--- START ---
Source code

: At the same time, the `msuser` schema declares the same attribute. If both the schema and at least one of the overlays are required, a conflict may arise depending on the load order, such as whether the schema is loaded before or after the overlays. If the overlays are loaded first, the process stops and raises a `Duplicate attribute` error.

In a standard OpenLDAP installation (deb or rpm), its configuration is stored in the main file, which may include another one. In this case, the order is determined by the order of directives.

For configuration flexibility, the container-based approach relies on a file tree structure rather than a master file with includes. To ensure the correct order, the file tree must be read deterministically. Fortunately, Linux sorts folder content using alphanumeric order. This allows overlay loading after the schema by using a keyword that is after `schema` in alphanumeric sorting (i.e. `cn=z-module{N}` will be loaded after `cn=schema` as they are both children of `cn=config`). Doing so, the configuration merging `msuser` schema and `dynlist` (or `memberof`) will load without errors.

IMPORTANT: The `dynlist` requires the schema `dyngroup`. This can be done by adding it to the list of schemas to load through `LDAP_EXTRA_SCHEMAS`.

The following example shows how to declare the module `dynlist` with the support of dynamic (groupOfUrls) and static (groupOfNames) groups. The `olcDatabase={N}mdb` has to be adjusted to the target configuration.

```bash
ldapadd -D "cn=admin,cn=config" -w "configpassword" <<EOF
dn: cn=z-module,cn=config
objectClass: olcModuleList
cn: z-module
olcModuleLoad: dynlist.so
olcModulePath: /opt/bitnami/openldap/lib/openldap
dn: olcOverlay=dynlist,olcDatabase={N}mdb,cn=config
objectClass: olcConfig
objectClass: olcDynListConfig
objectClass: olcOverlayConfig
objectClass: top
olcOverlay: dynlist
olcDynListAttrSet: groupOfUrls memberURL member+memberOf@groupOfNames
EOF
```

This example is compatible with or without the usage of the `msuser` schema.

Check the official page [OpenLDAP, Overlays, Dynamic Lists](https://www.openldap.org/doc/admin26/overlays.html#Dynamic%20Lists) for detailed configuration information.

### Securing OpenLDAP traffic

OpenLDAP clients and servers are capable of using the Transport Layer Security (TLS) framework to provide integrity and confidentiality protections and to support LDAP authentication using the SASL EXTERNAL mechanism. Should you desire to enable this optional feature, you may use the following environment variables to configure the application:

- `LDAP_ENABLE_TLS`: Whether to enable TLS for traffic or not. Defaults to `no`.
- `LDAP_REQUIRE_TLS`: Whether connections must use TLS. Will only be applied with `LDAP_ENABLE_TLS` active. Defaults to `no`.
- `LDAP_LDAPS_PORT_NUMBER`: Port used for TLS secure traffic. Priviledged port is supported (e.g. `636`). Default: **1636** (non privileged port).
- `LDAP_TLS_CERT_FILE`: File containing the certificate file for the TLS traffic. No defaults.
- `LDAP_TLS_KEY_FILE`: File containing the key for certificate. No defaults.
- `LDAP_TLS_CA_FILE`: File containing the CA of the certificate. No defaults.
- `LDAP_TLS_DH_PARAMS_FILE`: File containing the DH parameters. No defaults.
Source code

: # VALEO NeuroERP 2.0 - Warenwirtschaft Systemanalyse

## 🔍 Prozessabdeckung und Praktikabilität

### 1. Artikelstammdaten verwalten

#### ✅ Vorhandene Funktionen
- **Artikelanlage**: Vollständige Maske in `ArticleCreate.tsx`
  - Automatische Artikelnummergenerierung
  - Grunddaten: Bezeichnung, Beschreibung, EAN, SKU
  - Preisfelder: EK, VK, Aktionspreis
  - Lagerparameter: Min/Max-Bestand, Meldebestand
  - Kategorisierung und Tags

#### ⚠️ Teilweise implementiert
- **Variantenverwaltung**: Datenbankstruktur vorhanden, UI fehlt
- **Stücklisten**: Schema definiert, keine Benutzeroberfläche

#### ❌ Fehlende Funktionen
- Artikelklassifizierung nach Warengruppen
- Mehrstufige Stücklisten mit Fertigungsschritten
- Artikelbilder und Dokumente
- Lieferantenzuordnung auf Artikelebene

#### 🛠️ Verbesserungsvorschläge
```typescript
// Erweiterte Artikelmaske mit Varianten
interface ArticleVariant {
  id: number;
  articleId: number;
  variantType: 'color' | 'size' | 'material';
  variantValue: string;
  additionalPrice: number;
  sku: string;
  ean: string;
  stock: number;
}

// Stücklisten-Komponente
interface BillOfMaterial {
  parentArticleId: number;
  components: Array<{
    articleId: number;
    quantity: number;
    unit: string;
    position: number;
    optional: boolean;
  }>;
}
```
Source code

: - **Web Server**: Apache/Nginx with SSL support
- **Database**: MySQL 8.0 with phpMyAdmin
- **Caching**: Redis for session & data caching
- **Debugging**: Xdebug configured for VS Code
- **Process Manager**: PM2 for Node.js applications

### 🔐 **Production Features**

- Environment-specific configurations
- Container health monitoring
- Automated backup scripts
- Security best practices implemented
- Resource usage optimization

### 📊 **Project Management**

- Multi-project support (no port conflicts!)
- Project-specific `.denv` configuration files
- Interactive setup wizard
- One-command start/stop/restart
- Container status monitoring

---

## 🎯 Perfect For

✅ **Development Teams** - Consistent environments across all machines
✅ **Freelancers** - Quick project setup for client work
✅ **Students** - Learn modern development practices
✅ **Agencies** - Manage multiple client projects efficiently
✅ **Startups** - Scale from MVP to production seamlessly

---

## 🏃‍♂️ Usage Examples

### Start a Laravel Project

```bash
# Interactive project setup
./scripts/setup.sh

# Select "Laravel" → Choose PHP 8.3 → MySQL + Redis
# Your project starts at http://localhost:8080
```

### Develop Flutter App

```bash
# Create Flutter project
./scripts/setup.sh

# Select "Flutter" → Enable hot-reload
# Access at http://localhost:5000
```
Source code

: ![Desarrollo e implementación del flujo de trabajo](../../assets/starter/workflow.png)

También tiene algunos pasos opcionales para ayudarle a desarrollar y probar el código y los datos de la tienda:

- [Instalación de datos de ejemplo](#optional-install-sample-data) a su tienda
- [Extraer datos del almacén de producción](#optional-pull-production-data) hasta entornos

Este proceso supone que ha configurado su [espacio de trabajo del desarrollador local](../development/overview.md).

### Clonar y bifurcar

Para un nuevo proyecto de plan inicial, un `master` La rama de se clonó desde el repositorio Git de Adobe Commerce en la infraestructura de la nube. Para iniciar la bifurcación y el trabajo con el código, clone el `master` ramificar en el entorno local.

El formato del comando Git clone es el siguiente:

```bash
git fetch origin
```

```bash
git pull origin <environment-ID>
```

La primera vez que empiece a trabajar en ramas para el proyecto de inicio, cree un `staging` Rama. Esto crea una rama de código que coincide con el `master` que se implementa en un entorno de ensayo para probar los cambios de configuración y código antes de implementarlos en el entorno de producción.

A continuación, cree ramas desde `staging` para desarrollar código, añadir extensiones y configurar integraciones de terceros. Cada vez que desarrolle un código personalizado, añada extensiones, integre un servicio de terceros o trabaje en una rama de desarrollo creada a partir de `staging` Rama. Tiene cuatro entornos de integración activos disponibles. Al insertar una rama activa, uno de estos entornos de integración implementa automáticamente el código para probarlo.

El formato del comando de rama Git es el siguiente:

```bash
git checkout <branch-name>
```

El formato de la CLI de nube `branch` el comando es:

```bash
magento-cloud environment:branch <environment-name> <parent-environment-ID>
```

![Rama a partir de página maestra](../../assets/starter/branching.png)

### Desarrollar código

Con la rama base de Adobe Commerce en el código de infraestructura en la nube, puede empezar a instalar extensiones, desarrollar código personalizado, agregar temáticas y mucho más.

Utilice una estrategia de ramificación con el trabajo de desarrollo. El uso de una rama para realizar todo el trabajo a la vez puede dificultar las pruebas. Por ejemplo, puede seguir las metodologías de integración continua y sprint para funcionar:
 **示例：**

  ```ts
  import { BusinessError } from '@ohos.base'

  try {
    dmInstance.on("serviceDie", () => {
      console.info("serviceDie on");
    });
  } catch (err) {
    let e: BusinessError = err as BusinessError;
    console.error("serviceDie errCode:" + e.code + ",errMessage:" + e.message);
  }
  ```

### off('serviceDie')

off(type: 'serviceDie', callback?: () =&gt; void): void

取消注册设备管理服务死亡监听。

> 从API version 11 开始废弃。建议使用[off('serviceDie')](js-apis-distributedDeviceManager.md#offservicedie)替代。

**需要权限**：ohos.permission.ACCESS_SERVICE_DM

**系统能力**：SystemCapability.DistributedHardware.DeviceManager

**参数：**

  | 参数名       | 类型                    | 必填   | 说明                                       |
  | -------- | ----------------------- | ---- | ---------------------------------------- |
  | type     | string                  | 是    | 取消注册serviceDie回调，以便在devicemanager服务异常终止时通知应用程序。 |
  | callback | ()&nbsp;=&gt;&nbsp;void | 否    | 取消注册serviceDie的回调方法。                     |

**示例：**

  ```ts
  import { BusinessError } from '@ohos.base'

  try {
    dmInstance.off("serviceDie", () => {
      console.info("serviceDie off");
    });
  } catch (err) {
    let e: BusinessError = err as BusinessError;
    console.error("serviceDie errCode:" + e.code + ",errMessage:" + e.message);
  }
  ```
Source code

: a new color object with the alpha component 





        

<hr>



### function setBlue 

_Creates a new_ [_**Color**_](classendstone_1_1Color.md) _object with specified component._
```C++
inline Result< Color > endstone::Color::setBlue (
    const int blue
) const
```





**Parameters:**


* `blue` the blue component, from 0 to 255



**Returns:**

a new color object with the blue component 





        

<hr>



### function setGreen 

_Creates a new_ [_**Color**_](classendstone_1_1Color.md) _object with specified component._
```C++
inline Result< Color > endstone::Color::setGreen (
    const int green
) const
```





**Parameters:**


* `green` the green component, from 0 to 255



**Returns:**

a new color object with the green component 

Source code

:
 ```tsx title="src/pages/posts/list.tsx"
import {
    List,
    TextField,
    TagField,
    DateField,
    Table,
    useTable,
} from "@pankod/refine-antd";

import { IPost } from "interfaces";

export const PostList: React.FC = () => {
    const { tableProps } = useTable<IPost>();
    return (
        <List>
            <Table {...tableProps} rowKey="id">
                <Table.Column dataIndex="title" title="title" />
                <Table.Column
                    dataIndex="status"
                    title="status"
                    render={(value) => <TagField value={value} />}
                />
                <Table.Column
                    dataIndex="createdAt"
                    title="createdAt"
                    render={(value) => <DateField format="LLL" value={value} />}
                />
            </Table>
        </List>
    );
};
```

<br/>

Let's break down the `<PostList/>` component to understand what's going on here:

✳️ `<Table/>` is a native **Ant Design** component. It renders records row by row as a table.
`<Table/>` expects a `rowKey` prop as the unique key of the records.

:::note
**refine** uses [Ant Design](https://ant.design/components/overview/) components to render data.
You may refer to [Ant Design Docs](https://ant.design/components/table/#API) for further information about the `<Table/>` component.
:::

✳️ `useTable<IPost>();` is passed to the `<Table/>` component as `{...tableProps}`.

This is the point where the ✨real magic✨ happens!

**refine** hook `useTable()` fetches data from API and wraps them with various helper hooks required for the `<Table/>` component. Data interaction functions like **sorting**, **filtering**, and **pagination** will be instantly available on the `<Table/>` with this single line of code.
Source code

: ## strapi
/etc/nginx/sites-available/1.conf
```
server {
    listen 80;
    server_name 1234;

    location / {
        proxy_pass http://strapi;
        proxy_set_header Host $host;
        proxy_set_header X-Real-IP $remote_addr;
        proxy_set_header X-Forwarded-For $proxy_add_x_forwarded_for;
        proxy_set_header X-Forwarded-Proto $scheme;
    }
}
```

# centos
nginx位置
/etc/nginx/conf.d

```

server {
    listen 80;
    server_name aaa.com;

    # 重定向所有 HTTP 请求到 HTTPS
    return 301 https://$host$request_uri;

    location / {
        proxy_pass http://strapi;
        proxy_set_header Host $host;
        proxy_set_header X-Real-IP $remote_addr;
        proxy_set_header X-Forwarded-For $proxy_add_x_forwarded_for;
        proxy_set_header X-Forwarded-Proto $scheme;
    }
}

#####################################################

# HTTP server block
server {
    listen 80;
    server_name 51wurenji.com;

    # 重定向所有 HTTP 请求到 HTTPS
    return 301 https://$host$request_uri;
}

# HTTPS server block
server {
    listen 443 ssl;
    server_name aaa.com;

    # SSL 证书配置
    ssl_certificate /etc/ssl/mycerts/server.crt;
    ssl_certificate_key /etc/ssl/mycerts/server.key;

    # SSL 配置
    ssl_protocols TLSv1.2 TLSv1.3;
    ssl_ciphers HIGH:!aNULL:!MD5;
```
--- END ---
- [BRIEF]
Each line of the entries above that contains "groupOfUrls" is to be copied.

- [SOLUTION]
The following example shows how to declare the module `dynlist` with the support of dynamic (groupOfUrls) and static (groupOfNames) groups. The `olcDatabase={N}mdb` has to be adjusted to the target configuration.
olcDynListAttrSet: groupOfUrls memberURL member+memberOf@groupOfNames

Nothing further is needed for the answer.